Focus on Leaders? Insights from the Algerian Experience
The Polish Quarterly of International Affairs
abstract
The Algerian experience shows that fighting terrorism and extremism requires a plurality of instruments rather than a simple focus on a single instrument, as this kind of threat is intrinsically multifaceted and multidimensional. In this wider framework, focusing on leaders is only one aspect among many others, although symbolically it may bear rather strong importance in the process of defeating the enemy.

Following the emergence of the Arab revolts of 2010-2011, labelled immediately with the rather unlucky brand of the "Arab Spring" revolutions, several authors noted that Algeria escaped the "Arab Spring fate." That was somewhat unexpected, as Algeria was considered a particularly "strong candidate" to face a violent popular uprising.1 The "rising public expenditures" explanation2-more subsidies and welfare public spending in return for political acquiescence-and the psychological burden of the two civil wars that have characterised contemporary Algerian history-the struggle against the French coloniser between the 1950s and the 1960s and the bloody civil war of the 1990s-are by no means essential to understanding why Algeria escaped the fate of other Arab regimes over the past two years.3 However, looking at the Arab Spring events in a different time framework, the perspective is likely to be diverse: the Arab Spring moment and its aftermath signalled the emergence of new social cleavages, the advent of new processes and political players and a tumultuous process of change of elites. Whether that will lead to more liberal-democratic regimes or to a re-proposition by other names of the former pre-Arab Spring regimes is something that will become clear in the medium term, though the final stage of these transitions remains pretty much unclear.

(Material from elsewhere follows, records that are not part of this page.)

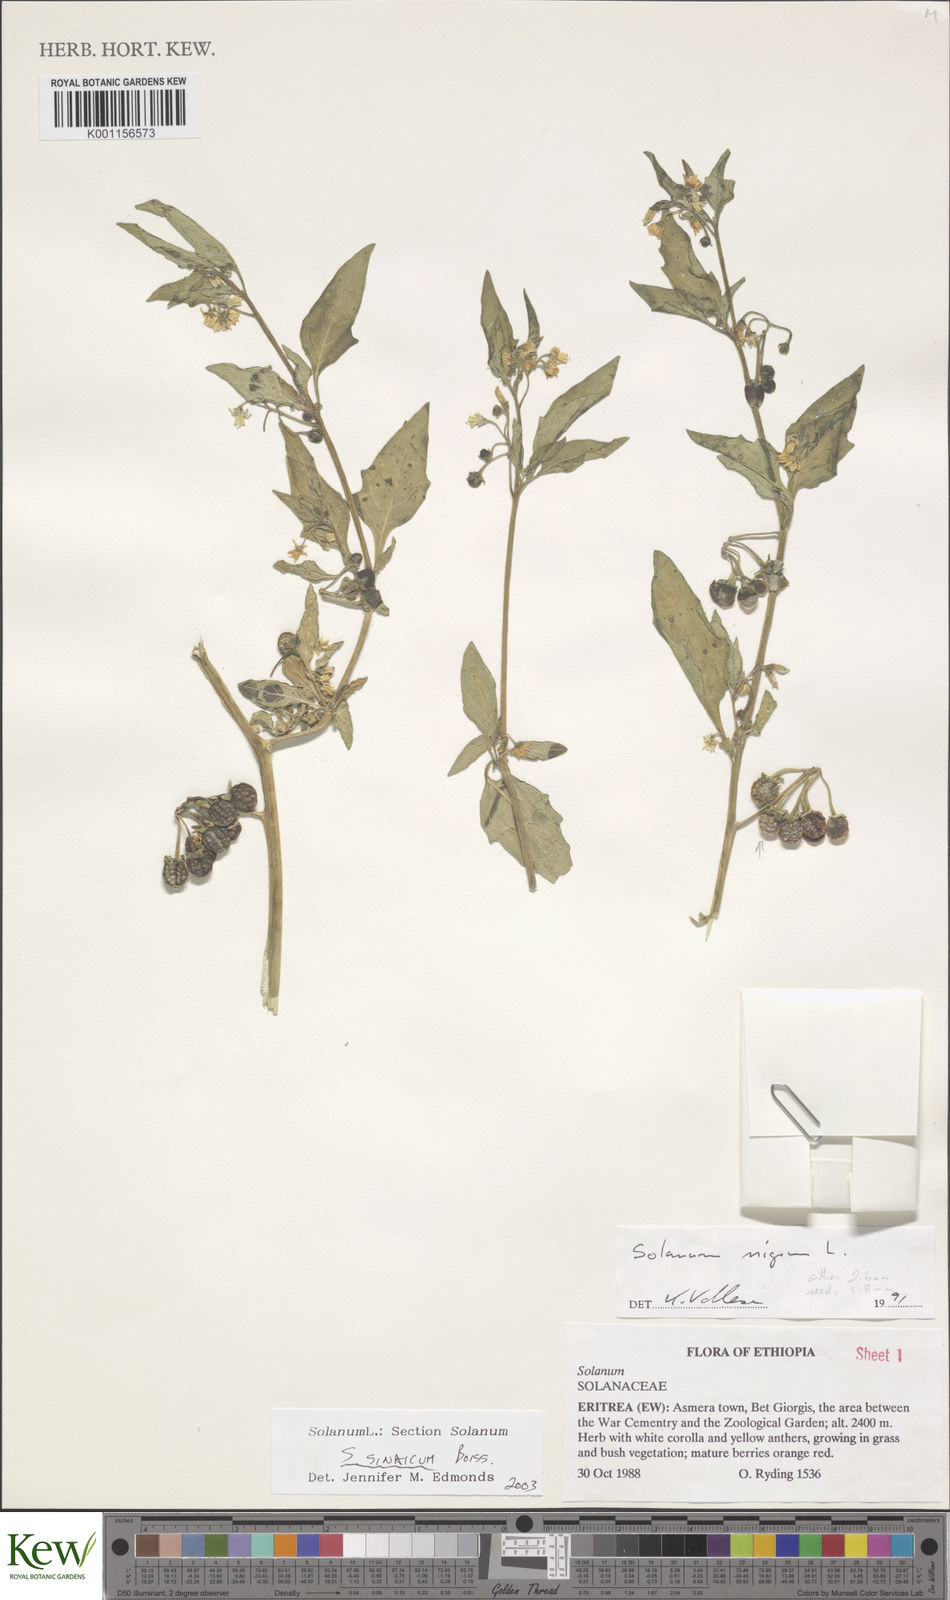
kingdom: Plantae
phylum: Tracheophyta
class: Magnoliopsida
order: Solanales
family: Solanaceae
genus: Solanum
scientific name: Solanum villosum
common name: Red nightshade
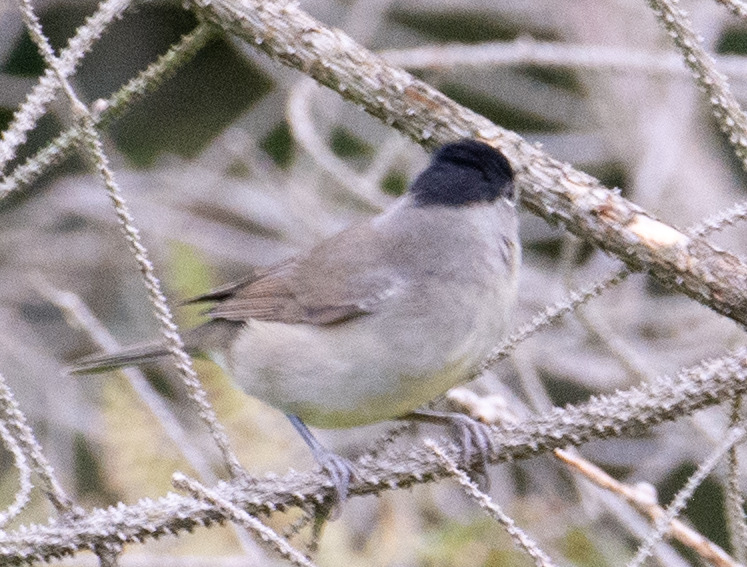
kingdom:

Algeria experienced the emergence of new social and political cleavages earlier than some of its regional peers. Indeed, the 1988-1992 events leading to the civil war of the 1990s may have been the Algerian Arab Spring. That was a moment of dramatic change caused by the visible emergence of new social cleavages and political demands that were exacerbated by the fiscal crisis that the Algerian state had to face during the 1980s. A popular uprising started in October 1988, and the events that followed-reforms, political liberalisation, elections, the Islamist victory and the military coup d'état supported by Western powers-pushed Algeria into the toughest period of its recent history4-the "lost decade," 10 years of a bloody and ruthless civil war which caused more than 100,000 deaths and is still a bleeding wound in the political-psychological soul of Algerians.

These events also led Algeria to face the emergence of a radical jihadist threat, which would have turned into a major enemy of the Algerian state in the next 20 years. Although this threat has yet to be completely defeated, it nevertheless has a changed face: what was a major, direct, internal and structural threat to the stability of the Algerian regime-and likely the most dangerous threat ever faced by independent Algeria since its establishment-now has the features of a loose and erratic coalition of small terrorist groups acting mainly outside of Algeria's borders.

This story then is a successful, although troubled and bloody, story of counter-terrorism efforts. The focus on leaders-specifically, killing and arresting them-seems to be a feature of the Algerian approach to Groupe Islamique Armé (GIA). This focus seemed to be less strong concerning those groups that followed GIA, including splinter groups GSPC and AQIM, although the January 2013 crisis in Aménas suggested that Algeria, when facing the direct threat of terrorism on its own soil, is still keen to face terrorists without compromise, killing terrorists and rejecting any possible negotiate with them.